§ Exercise: Below is a block of records. Copy every line in it that contains the word "Health".

§ Dataset items:

——————————

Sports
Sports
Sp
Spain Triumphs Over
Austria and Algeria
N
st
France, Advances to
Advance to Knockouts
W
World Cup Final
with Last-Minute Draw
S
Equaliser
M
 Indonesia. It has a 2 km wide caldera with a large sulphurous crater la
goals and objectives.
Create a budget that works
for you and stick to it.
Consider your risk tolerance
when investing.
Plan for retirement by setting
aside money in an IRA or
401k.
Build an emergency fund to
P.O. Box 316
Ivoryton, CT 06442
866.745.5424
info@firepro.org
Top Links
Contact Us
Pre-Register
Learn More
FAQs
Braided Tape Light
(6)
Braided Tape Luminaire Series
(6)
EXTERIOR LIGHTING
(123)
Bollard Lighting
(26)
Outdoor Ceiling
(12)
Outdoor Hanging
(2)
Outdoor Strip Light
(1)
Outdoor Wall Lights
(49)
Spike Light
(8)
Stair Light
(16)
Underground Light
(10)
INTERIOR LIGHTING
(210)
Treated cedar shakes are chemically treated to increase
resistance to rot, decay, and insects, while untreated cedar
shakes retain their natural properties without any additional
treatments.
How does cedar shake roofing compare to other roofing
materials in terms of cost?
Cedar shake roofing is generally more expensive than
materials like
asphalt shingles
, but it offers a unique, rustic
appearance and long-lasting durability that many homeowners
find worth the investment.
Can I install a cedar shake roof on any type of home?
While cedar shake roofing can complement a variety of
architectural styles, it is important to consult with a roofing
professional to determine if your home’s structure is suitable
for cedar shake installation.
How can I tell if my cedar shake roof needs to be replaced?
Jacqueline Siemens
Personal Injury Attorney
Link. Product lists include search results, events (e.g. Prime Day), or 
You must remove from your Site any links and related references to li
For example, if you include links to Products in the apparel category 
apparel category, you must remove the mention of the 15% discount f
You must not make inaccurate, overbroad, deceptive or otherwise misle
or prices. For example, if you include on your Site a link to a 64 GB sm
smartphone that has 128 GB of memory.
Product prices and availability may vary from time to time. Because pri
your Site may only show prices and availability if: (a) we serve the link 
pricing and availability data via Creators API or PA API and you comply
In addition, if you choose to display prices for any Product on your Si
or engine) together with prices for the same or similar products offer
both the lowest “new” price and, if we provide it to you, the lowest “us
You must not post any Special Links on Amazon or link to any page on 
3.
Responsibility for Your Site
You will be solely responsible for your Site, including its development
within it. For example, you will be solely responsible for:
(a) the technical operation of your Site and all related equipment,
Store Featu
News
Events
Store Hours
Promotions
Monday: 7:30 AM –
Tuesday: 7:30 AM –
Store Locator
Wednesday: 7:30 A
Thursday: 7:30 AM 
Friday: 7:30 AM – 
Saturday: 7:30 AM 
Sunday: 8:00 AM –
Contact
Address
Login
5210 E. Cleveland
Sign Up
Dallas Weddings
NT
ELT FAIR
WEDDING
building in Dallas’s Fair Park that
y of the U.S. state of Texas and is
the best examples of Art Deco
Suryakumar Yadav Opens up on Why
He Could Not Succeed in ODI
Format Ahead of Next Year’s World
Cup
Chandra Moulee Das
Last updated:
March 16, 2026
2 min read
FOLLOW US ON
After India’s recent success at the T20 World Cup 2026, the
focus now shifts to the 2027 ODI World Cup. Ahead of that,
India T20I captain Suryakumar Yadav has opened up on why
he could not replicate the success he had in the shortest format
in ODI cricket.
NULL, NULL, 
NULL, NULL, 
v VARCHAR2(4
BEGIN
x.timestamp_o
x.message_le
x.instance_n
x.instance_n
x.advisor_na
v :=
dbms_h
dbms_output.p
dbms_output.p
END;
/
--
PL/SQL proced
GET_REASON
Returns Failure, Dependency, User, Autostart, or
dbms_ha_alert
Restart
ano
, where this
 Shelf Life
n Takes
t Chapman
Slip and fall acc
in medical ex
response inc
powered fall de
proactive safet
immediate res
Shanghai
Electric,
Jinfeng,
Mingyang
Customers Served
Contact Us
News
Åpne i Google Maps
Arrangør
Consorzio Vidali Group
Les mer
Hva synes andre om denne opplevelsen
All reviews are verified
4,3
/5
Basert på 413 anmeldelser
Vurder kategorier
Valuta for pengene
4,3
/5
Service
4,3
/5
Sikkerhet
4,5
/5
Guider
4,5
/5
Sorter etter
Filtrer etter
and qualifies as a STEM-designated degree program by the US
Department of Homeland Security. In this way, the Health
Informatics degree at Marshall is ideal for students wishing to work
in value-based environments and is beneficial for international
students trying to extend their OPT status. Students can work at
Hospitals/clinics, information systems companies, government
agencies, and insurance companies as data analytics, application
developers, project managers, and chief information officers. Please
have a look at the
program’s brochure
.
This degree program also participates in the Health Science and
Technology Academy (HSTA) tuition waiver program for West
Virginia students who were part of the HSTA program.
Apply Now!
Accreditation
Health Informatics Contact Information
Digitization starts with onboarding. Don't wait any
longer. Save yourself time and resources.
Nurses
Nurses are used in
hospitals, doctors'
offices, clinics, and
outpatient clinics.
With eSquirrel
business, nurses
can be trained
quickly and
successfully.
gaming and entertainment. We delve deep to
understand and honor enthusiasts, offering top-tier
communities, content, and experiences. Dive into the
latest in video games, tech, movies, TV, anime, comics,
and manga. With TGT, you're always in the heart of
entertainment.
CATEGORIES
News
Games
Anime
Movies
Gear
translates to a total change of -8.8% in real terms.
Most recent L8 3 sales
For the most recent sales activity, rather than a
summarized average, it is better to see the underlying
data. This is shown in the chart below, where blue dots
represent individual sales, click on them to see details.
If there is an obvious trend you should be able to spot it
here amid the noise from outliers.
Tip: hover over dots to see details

——————————

§ Answer to the problem:
Department of Homeland Security. In this way, the Health
This degree program also participates in the Health Science and
Health Informatics Contact Information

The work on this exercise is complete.